Other consumers include human authors, editors, CI jobs, GitHub PR reviewers, custom scripts through the TypeScript API, and any external LLM command wired into the synthesis action.

Curiosity Pass

The language is closer to plain-text accounting than to RAG. Thalo's design strength is that entries are structured enough for tools to validate and select, while still being ordinary text. That makes it easy for agents to write, but it also means recall depends on authored symbols rather than learned similarity.

"Synthesized understanding" is intentionally outside the core. The README's synthesis story sounds like a memory system producing higher-level understanding, but the inspected code mostly packages deltas and prompts. The actual synthesis oracle is user-chosen.

The format can represent trace-derived memories, but Thalo does not create them by itself.
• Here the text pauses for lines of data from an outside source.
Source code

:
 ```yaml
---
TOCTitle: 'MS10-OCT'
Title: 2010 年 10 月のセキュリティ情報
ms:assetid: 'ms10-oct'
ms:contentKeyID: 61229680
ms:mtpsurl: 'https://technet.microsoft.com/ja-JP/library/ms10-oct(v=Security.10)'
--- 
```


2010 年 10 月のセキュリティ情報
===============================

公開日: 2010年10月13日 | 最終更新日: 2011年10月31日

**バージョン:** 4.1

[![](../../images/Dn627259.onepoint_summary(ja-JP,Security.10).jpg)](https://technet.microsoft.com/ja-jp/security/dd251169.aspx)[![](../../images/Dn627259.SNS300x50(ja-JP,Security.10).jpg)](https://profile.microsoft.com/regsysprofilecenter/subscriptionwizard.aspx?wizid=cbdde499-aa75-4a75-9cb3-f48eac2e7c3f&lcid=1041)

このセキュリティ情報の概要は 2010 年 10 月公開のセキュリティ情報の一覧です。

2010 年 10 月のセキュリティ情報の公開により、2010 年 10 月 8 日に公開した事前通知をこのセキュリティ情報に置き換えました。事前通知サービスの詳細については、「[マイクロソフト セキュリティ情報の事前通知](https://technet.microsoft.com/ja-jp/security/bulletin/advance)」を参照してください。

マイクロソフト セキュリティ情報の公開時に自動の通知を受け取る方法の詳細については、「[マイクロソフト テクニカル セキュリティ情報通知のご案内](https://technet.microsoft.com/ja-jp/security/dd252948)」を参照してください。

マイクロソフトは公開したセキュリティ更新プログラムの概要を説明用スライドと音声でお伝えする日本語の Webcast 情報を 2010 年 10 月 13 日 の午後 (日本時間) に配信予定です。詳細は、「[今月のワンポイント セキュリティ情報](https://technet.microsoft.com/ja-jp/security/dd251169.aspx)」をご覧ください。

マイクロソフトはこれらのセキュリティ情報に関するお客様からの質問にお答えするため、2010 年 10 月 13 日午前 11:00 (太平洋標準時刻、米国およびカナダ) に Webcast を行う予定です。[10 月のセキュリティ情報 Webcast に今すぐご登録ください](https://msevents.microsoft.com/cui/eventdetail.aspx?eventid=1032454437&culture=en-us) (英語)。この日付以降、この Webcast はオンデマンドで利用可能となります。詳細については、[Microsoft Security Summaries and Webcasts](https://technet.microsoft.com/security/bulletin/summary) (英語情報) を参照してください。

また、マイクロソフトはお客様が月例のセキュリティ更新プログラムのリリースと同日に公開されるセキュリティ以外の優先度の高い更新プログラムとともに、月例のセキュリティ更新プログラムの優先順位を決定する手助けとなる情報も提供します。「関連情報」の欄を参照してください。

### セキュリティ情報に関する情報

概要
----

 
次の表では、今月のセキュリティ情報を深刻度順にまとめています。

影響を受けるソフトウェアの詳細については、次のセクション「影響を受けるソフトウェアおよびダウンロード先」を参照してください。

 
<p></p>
A user could define conversation-message, conversation-summary, or similar entities and import agent logs into Thalo. That would be a Thalo-backed trace-learning workflow, not evidence that this repository implements one.

The strongest trust affordance is validation plus git history. Thalo does not prove claims true, but it makes malformed structure, missing links, invalid fields, and changed synthesis inputs visible. That is a practical trust layer for agent-authored knowledge.

What to Watch

  • Whether actualize or the GitHub Action gains built-in faithfulness checks for generated synthesis content; that would move it from prompt packaging toward validated knowledge production.
  • Whether Thalo adds a standing retrieval layer beyond symbolic queries, such as lexical search, embeddings, or budgets; that would change the read-back comparison with Commonplace.
  • Whether action-generated PRs get per-claim provenance or source spans instead of only listing included entries; that would make synthesis review more auditable.
  • Whether custom validation rules become first-class project artifacts rather than scripts around the core checker; that would strengthen promotion from prose convention to system-definition enforcement.
  • Whether agent trace entities become part of the default templates or examples; that would create a clearer trace-derived use case, but only if paired with durable extraction and distillation code.

Relevant Notes:

  • Knowledge storage does not imply contextual activation - applies: Thalo stores structured knowledge, but read-back is pull-only in the inspected implementation.
  • Axes of artifact analysis - applies: Thalo separates file substrate, prose/symbolic forms, authored/imported lineage, and validation/routing/knowledge authorities.
  • System-definition artifact - classifies: entity definitions, checker rules, synthesis prompts, action configuration, and merge rules can shape later behavior with stronger force than ordinary entries.
  • Knowledge artifact - classifies: Thalo entries and synthesis outputs mainly act as retained evidence, reference, and advice.
  • Context engineering - frames: Thalo's main context mechanism is symbolic selection plus changed-entry packaging under bounded human or CI workflows.
  • Frontloading spares execution context - compares: Thalo frontloads schema validation, link indexing, and changed-entry selection before a downstream LLM sees synthesis inputs.